**Stored data entries:**
# # # # #

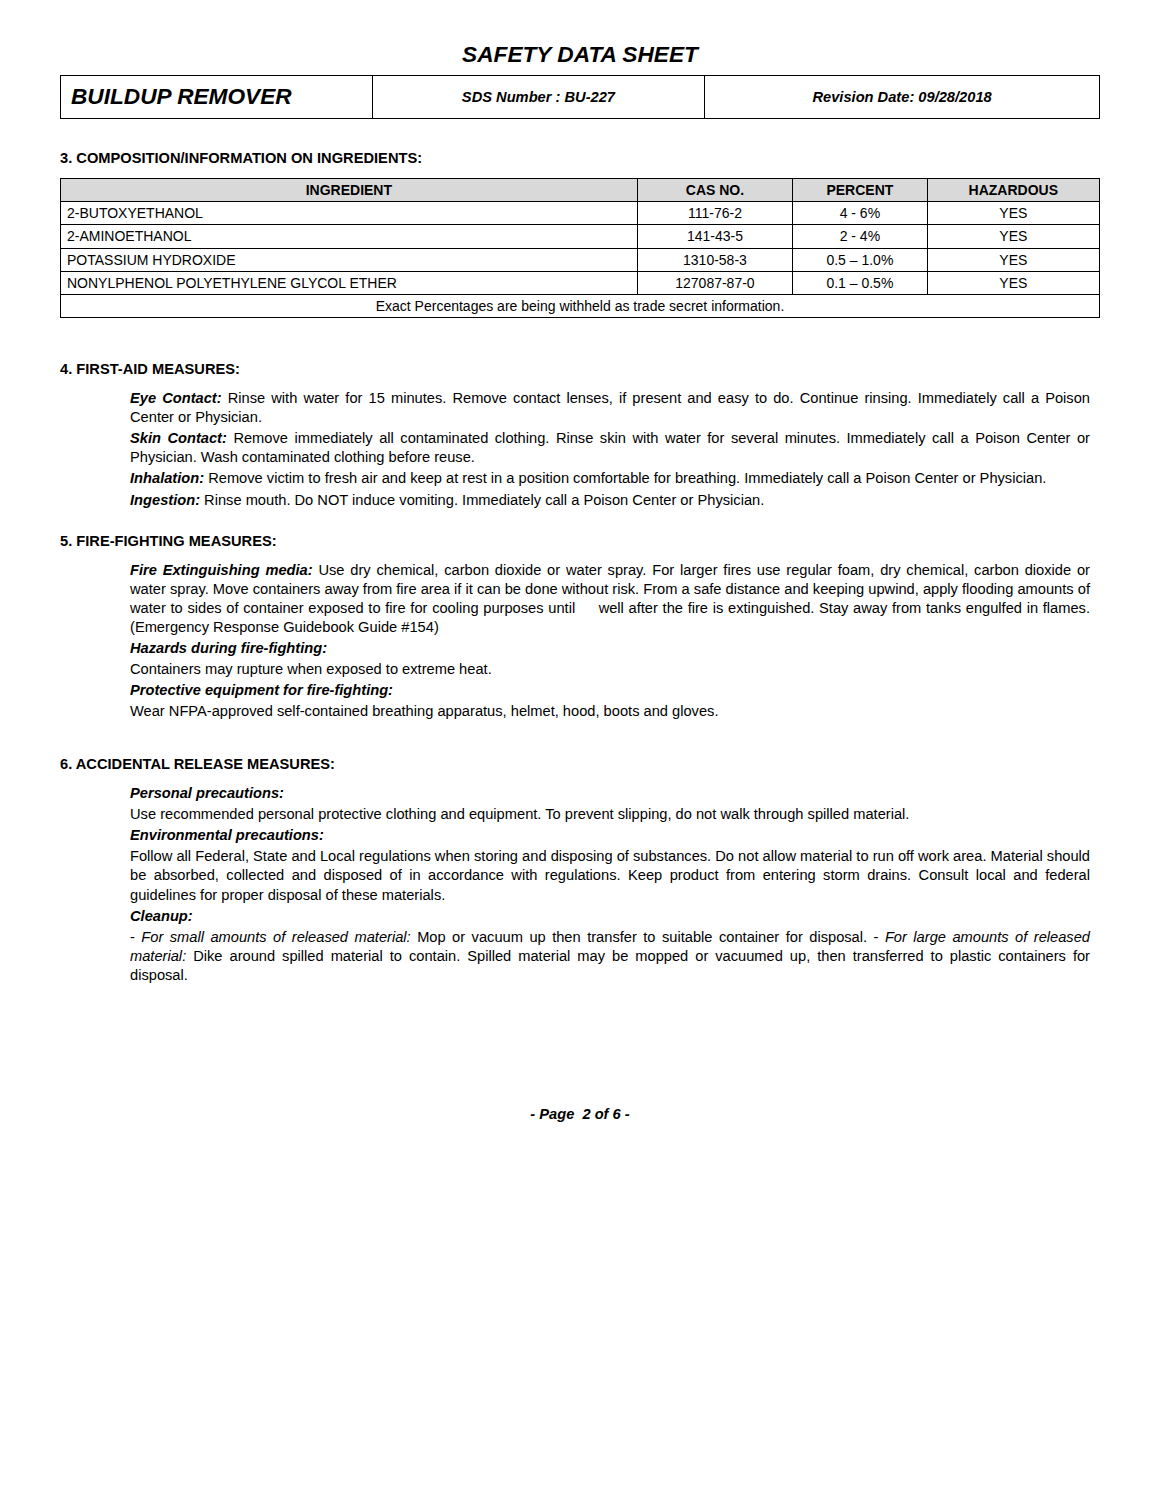SAFETY DATA SHEET
| BUILDUP REMOVER | SDS Number : BU-227 | Revision Date: 09/28/2018 |
3. COMPOSITION/INFORMATION ON INGREDIENTS:
| INGREDIENT | CAS NO. | PERCENT | HAZARDOUS |
| --- | --- | --- | --- |
| 2-BUTOXYETHANOL | 111-76-2 | 4 - 6% | YES |
| 2-AMINOETHANOL | 141-43-5 | 2 - 4% | YES |
| POTASSIUM HYDROXIDE | 1310-58-3 | 0.5 – 1.0% | YES |
| NONYLPHENOL POLYETHYLENE GLYCOL ETHER | 127087-87-0 | 0.1 – 0.5% | YES |
| Exact Percentages are being withheld as trade secret information. |
4. FIRST-AID MEASURES:
Eye Contact: Rinse with water for 15 minutes. Remove contact lenses, if present and easy to do. Continue rinsing. Immediately call a Poison Center or Physician.
Skin Contact: Remove immediately all contaminated clothing. Rinse skin with water for several minutes. Immediately call a Poison Center or Physician. Wash contaminated clothing before reuse.
Inhalation: Remove victim to fresh air and keep at rest in a position comfortable for breathing. Immediately call a Poison Center or Physician.
Ingestion: Rinse mouth. Do NOT induce vomiting. Immediately call a Poison Center or Physician.
5. FIRE-FIGHTING MEASURES:
Fire Extinguishing media: Use dry chemical, carbon dioxide or water spray. For larger fires use regular foam, dry chemical, carbon dioxide or water spray. Move containers away from fire area if it can be done without risk. From a safe distance and keeping upwind, apply flooding amounts of water to sides of container exposed to fire for cooling purposes until well after the fire is extinguished. Stay away from tanks engulfed in flames. (Emergency Response Guidebook Guide #154)
Hazards during fire-fighting:
Containers may rupture when exposed to extreme heat.
Protective equipment for fire-fighting:
Wear NFPA-approved self-contained breathing apparatus, helmet, hood, boots and gloves.
6. ACCIDENTAL RELEASE MEASURES:
Personal precautions:
Use recommended personal protective clothing and equipment. To prevent slipping, do not walk through spilled material.
Environmental precautions:
Follow all Federal, State and Local regulations when storing and disposing of substances. Do not allow material to run off work area. Material should be absorbed, collected and disposed of in accordance with regulations. Keep product from entering storm drains. Consult local and federal guidelines for proper disposal of these materials.
Cleanup:
- For small amounts of released material: Mop or vacuum up then transfer to suitable container for disposal. - For large amounts of released material: Dike around spilled material to contain. Spilled material may be mopped or vacuumed up, then transferred to plastic containers for disposal.
- Page 2 of 6 -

# # # # #

**DIRECTIONS FOR THIS TASK:** Where a line above contains the word "Contact", show that line.

**OUTPUT BELOW:**
Eye Contact: Rinse with water for 15 minutes. Remove contact lenses, if present and easy to do. Continue rinsing. Immediately call a Poison Center or Physician.
Skin Contact: Remove immediately all contaminated clothing. Rinse skin with water for several minutes. Immediately call a Poison Center or Physician. Wash contaminated clothing before reuse.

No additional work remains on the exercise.